Under Rule 801(d)(2), "[s]tatements made by an attorney concerning a matter within his employment may be admissible against the party retaining the attorney." United States v. Margiotta, 662 F.2d 131, 142-43 (2d Cir. 1981); see also Purgess v. Sharrock, 33 F.3d 134, 143-44 (2d Cir. 1994) (holding that statement made by defense counsel was admissible under Rule 801(d)(2)); United States v. Sanders, 979 F.2d 87, 92 (7th Cir. 1992) (same); Hanson v. Waller, 888 F.2d 806, 814 (11th Cir. 1989) (same). Here, the alleged statement was from a Farmer Bros. attorney concerning Farmer Bros.' hiring practices. The alleged statement appears to have been within the attorney's scope of employment. Neither Runden nor Henshaw, however, identified the lawyer by name. "While it is not essential that the employee's name be ascertained before his statement is admitted against his employer, the employer should be given information reasonably definite for identification both in order that his authority may be tested and that his hearsay statement, if introduced, may be rebutted." Northern Oil Co. v. Socony Mobil Oil Co., 347 F.2d 81, 85 (2d Cir. 1965). Although the name of the lawyer was not produced, the employee who allegedly heard the statement (Henshaw) testified at trial. However, Henshaw denied making the alleged statement to Runden. In addition, Henshaw and Carson denied discussing any employment-related decisions with an attorney. The credibility of this testimony was a determination for the jury. Farmer Bros. was provided sufficient information to identify the lawyer responsible for the alleged statement, but it chose to deny that such statements were made. Because both of the alleged out-of-court statements were party admissions, Runden's testimony was nonhearsay. The district court did not abuse its discretion in admitting this evidence.

Testimony by Farmer Bros. employees and customers

Next, Farmer Bros. argues that the district court erred by allowing current and former Farmer Bros. employees and customers to testify about Fester's job performance and their belief of the appropriate level of discipline. This testimony was relevant because "evidence indicating that an employer misjudged an employee's performance or qualifications is, of course, relevant to the question whether its stated reason is a pretext masking prohibited discrimination." Tyler, 232 F.3d at 814 (internal quotations omitted). Moreover, any error was harmless because the judge instructed the jury as follows: "You should not find that the decision is unlawful just because you may disagree with the Defendant's stated reasons or because you believe the decision was harsh or unreasonable, as long as the Defendant would have reached the same decision regardless of the Plaintiff's age." App. Vol. 17 at 3775. The judge properly instructed the jury and this court must assume the jury followed these explicit instructions. Spulak, 894 F.2d at 1157.
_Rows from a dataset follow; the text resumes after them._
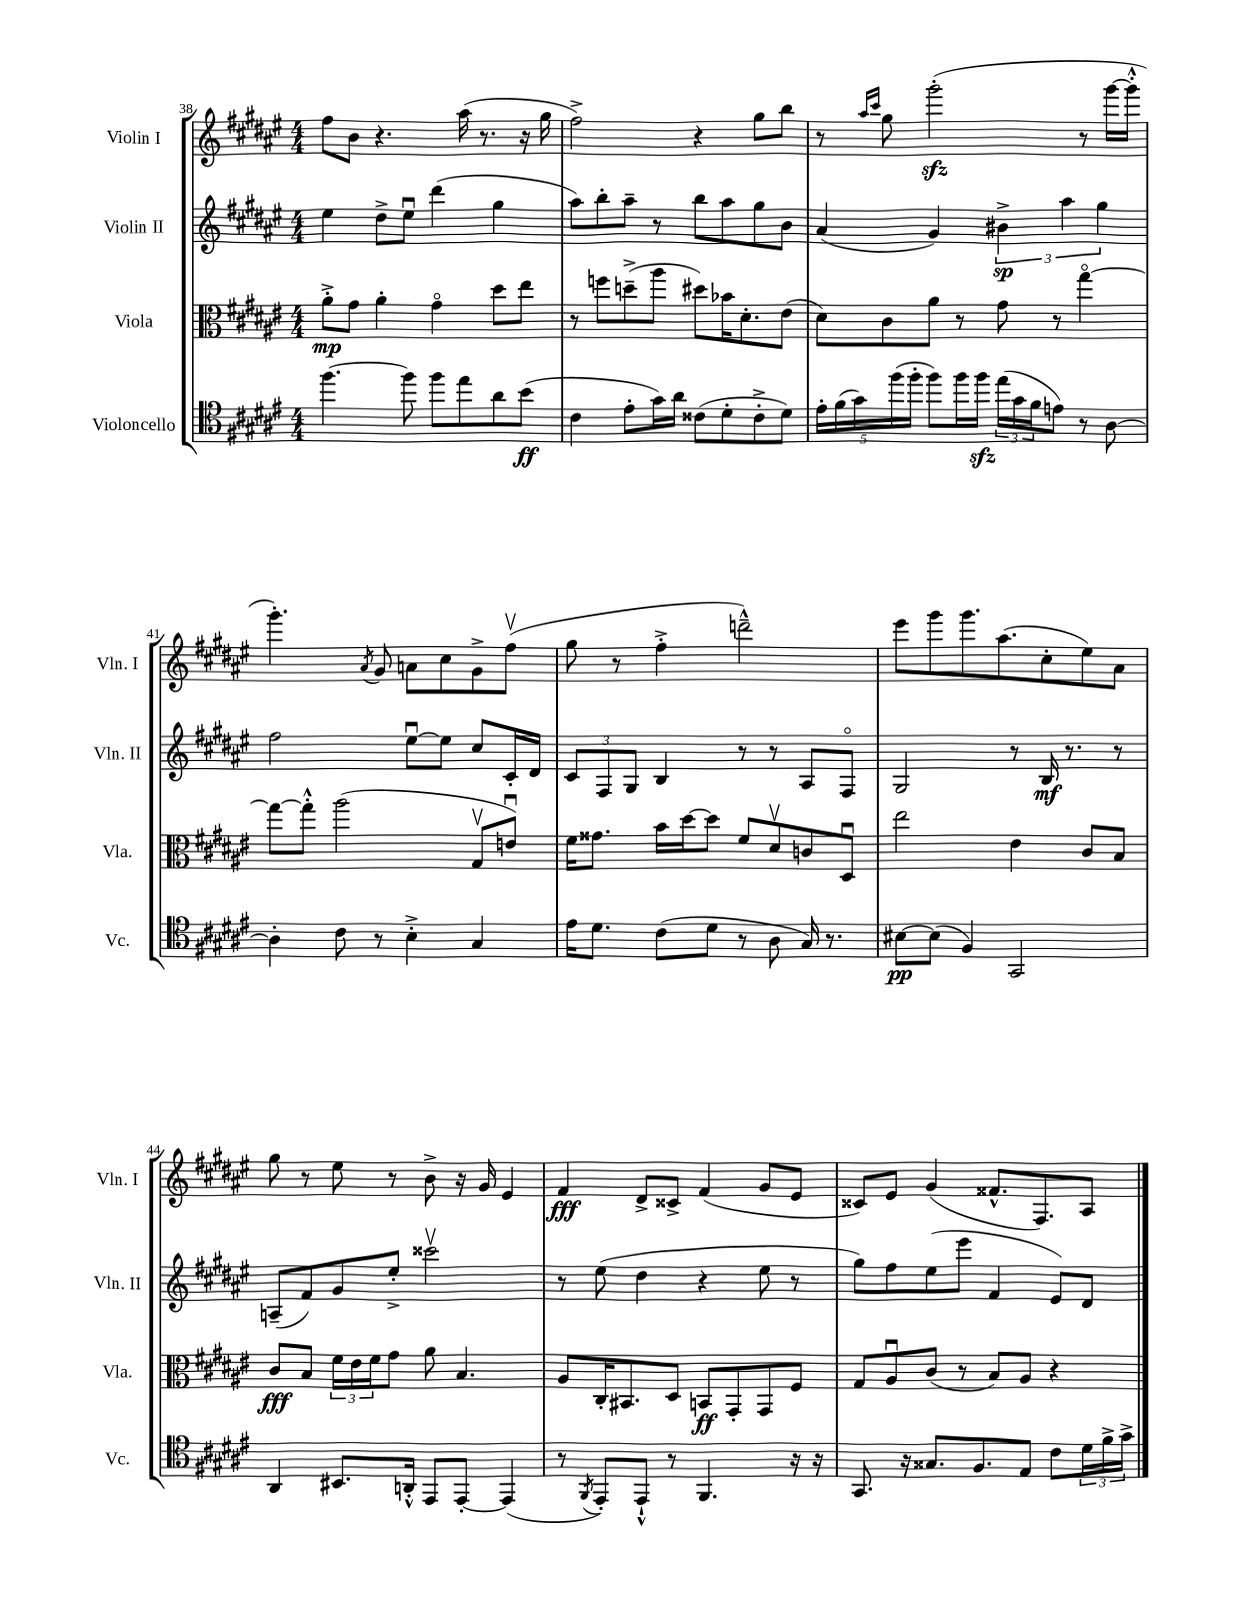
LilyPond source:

<<
\new StaffGroup <<
\new Staff = "s0" \with { instrumentName = "Violin I" shortInstrumentName = "Vln. I" } {
    \clef treble \key fis \major \numericTimeSignature \time 4/4
    fis''8 b'8 r4. ais''16( r8. r16 gis''16 |
    fis''2->) r4 gis''8 b''8 |
    r8 \grace { ais''16 cis'''16 } gis''8 gis'''2-.\sfz( r8 gis'''16~ gis'''16-.-^ |
    gis'''4.-.) \acciaccatura { ais'8 } gis'8 a'8 cis''8 gis'8-> fis''8\upbow( |
    gis''8 r8 fis''4-.-> d'''2---^) |
    eis'''8 gis'''8 gis'''8. ais''8.( cis''8-. eis''8) ais'8 |
    gis''8 r8 eis''8 r8 b'8-> r16 gis'16 eis'4 |
    fis'4\fff dis'8-> cisis'8-> fis'4( gis'8 eis'8 |
    cisis'8) eis'8 gis'4( fisis'8.-^ fis8.) ais8 \bar "|." |
}
\new Staff = "s1" \with { instrumentName = "Violin II" shortInstrumentName = "Vln. II" } {
    \clef treble \key fis \major \numericTimeSignature \time 4/4
    eis''4 dis''8-> eis''8\downbow dis'''4( gis''4 |
    ais''8) b''8-. ais''8-- r8 b''8 ais''8 gis''8 b'8 |
    ais'4( gis'4) \tuplet 3/2 { bis'4->\sp ais''4 gis''4 } |
    fis''2 eis''8~\downbow eis''8 cis''8 cis'16-. dis'16 |
    \tuplet 3/2 { cis'8 fis8 gis8 } b4 r8 r8 ais8 fis8\flageolet |
    gis2 r8 b16\mf r8. r8 |
    a8--( fis'8) gis'8 eis''8-.-> cisis'''2\upbow |
    r8 eis''8( dis''4 r4 eis''8 r8 |
    gis''8) fis''8 eis''8( eis'''8 fis'4 eis'8) dis'8 \bar "|." |
}
\new Staff = "s2" \with { instrumentName = "Viola" shortInstrumentName = "Vla." } {
    \clef alto \key fis \major \numericTimeSignature \time 4/4
    ais'8-.->\mp gis'8 ais'4-. gis'4\flageolet dis''8 eis''8 |
    r8 f''8 d''8--->( ais''8 dis''8) bes'16 dis'8.-. eis'8( |
    dis'8) cis'8 ais'8 r8 gis'8 r8 gis''4~\flageolet |
    gis''8~ gis''8-.-^ ais''2( gis8\upbow e'8\downbow) |
    fis'16 gisis'8. b'16 dis''16~ dis''8 fis'8 dis'8\upbow c'8 dis8\downbow |
    eis''2 eis'4 cis'8 b8 |
    cis'8\fff b8 \tuplet 3/2 { fis'16 eis'16 fis'16 } gis'8 ais'8 b4. |
    ais8 cis16-. bis,8. dis8 b,8\ff gis,8-. gis,8 fis8 |
    gis8 ais8\downbow cis'8( r8 b8) ais8 r4 \bar "|." |
}
\new Staff = "s3" \with { instrumentName = "Violoncello" shortInstrumentName = "Vc." } {
    \clef tenor \key fis \major \numericTimeSignature \time 4/4
    fis''4.~ fis''8 fis''8 eis''8 ais'8 b'8\ff( |
    cis'4 eis'8-. gis'16) ais'16 cisis'8( dis'8-. cisis'8-.-> dis'8) |
    \tuplet 5/4 { eis'16-. fis'16( gis'16) fis''16( fis''16-. } fis''8) fis''16 fis''16\sfz \tuplet 3/2 { eis''16( gis'16 fis'16 } e'8) r8 ais8~ |
    ais4-. cis'8 r8 b4-.-> gis4 |
    eis'16 dis'8. cis'8( dis'8 r8 ais8 gis16) r8. |
    bis8~\pp bis8( fis4) gis,2 |
    ais,4 bis,8. a,16-.-^ eis,8 eis,8~-. eis,4( |
    r8 \acciaccatura { fis,8 } eis,8-.) eis,8-!-^ r8 fis,4. r16 r16 |
    gis,8. r16 gisis8. fis8. eis8 cis'8 \tuplet 3/2 { dis'16 fis'16-> gis'16-> } \bar "|." |
}
>>
>>
\layout { \context { \Score currentBarNumber = #38 } }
Cumulative effect of errors

Farmer Bros. argues that the cumulative effect of the district court's errors warrants a new trial on Fester's ADEA claim. However, as discussed, none of the issues raised by Farmer Bros. warrant a new trial. Nor does the "cumulative effect" of those alleged errors change this result.

Because the verdict was not "clearly, decidedly, or overwhelmingly against the weight of the evidence," Woolard, 210 F.3d at 1168, the district court did not abuse its discretion in denying Farmer Bros.' motion for new trial.

AFFIRMED.

Entered for the Court

Mary Beck Briscoe

Circuit Judge


FOOTNOTES
Click footnote number to return to corresponding location in the text.

*.This order and judgment is not binding precedent, except under the doctrines of law of the case, res judicata, and collateral estoppel. The court generally disfavors the citation of orders and judgments; nevertheless, an order and judgment may be cited under the terms and conditions of 10th Cir. R. 36.3.